El doctor Antoni Benabarre, psiquiatra del programa de Trastornos Bipolares del Hospital Clínic de Barcelona, comenta cómo viven esta fase maníaca las personas con trastorno bipolar.
Fase de Euforia
Este tipo de pacientes se muestran desenfrenados, acelerados y con mucha impulsividad. Incluso resultan mucho más eruditos de lo habitual, y pueden realizar acciones desmesuradas como el caso de un paciente que compró un barco y tres coches en cuestión de días. Además, estos individuos sufren de autoestima exagerada y de sensaciones de grandeza. Un ejemplo de ello es un paciente que fue ingresado en el Hospital Clínic de Barcelona creyendo ser amigo del rey de Marruecos y temiendo que quisieran secuestrar a un amigo suyo. Otro de los aspectos que caracterizan a este tipo de personas es que no necesitan descansar ni dormir, y pueden pasarse días enteros sin pegar ojo. Cabe añadir que esta hiperactividad constante les viene dada sin tomar ningún tipo de sustancia. Por último, no hay que olvidar mencionar la alteración que sufren en su sexualidad. Estas personas se vuelven muy promiscuas y eso les lleva a tener muchos problemas con sus parejas.
Déficit de Atención
La aceleración de estas personas también les hace ser unas distraídas con lo que no son capaces de fijar su atención en algo. Se diferencian de las personas hiperactivas porque las personas con trastorno bipolar presentan un conjunto de síntomas aparte de la falta de atención.

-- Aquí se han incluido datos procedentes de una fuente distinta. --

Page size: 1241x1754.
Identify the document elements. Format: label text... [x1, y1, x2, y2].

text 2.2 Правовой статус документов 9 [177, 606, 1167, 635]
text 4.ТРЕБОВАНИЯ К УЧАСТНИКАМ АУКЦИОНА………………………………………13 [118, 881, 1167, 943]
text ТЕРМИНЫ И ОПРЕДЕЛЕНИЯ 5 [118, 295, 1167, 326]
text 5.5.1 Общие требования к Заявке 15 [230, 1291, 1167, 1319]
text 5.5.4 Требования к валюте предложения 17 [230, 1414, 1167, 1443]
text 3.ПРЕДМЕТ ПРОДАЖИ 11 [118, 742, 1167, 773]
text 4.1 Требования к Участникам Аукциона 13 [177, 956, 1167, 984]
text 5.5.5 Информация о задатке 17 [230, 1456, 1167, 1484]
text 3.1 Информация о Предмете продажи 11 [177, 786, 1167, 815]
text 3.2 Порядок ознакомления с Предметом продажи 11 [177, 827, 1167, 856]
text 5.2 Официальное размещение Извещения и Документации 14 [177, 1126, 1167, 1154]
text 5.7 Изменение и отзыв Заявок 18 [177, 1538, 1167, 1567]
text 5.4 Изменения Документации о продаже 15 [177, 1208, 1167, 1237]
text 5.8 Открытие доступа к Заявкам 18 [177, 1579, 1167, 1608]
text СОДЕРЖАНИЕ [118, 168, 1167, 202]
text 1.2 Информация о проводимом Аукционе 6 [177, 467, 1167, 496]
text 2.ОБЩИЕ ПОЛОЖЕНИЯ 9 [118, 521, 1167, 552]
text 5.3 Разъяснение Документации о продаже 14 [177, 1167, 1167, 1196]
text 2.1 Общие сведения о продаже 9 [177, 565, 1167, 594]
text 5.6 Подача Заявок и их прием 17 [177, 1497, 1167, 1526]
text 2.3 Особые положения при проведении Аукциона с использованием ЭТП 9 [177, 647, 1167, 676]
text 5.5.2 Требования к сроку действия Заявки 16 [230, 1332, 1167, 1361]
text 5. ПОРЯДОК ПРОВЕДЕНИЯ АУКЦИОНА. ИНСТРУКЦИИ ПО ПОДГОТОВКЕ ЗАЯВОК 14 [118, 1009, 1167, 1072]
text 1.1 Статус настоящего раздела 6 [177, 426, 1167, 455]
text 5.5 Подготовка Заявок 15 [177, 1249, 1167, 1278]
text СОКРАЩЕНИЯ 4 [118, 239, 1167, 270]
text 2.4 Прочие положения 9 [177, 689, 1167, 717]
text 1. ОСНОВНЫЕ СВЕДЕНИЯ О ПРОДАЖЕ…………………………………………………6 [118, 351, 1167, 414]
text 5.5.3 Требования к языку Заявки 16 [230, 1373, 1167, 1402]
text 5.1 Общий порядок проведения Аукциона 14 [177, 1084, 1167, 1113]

Duración de la Fase Maníaca
Las fases maníacas tienen una duración determinada en función de la atención psiquiátrica y farmacológica que se les ofrezca. Si se tratan de forma rápida, en unos 15 días pueden ser dados de alta del hospital con la seguridad de que dispondrán de las condiciones para afrontar una vida normal fuera del centro médico. Es importante que en cuanto aparezcan los primeros síntomas de alerta los familiares acudan al médico ya que estos pacientes no son conscientes de que pasan por una fase maníaca. Una vez sobrepasada la fase de euforia, lo más común es que siga una depresiva. Hablamos de pacientes que tienen unas constantes en forma de péndulo, y que pasan de un estado depresivo a uno de hiperactividad de forma automática.
Pronóstico de la Enfermedad
Es muy importante efectuar un diagnóstico precoz de estos pacientes. La farmacogenética podrá ser de gran utilidad para acertar en los tratamientos, y hoy en día se está trabajando mucho en ello. Se cree que el uso de marcadores genéticos permitirá saber qué grupos de fármacos pueden ser los más adecuados para estos pacientes y así evitar más ingresos hospitalarios. Si se acierta con los fármacos, el pronóstico de la enfermedad es bueno ya que eso implicará que los pacientes puedan llevar su vida de una manera normal, algo que no ocurre con otras enfermedades psiquiátricas.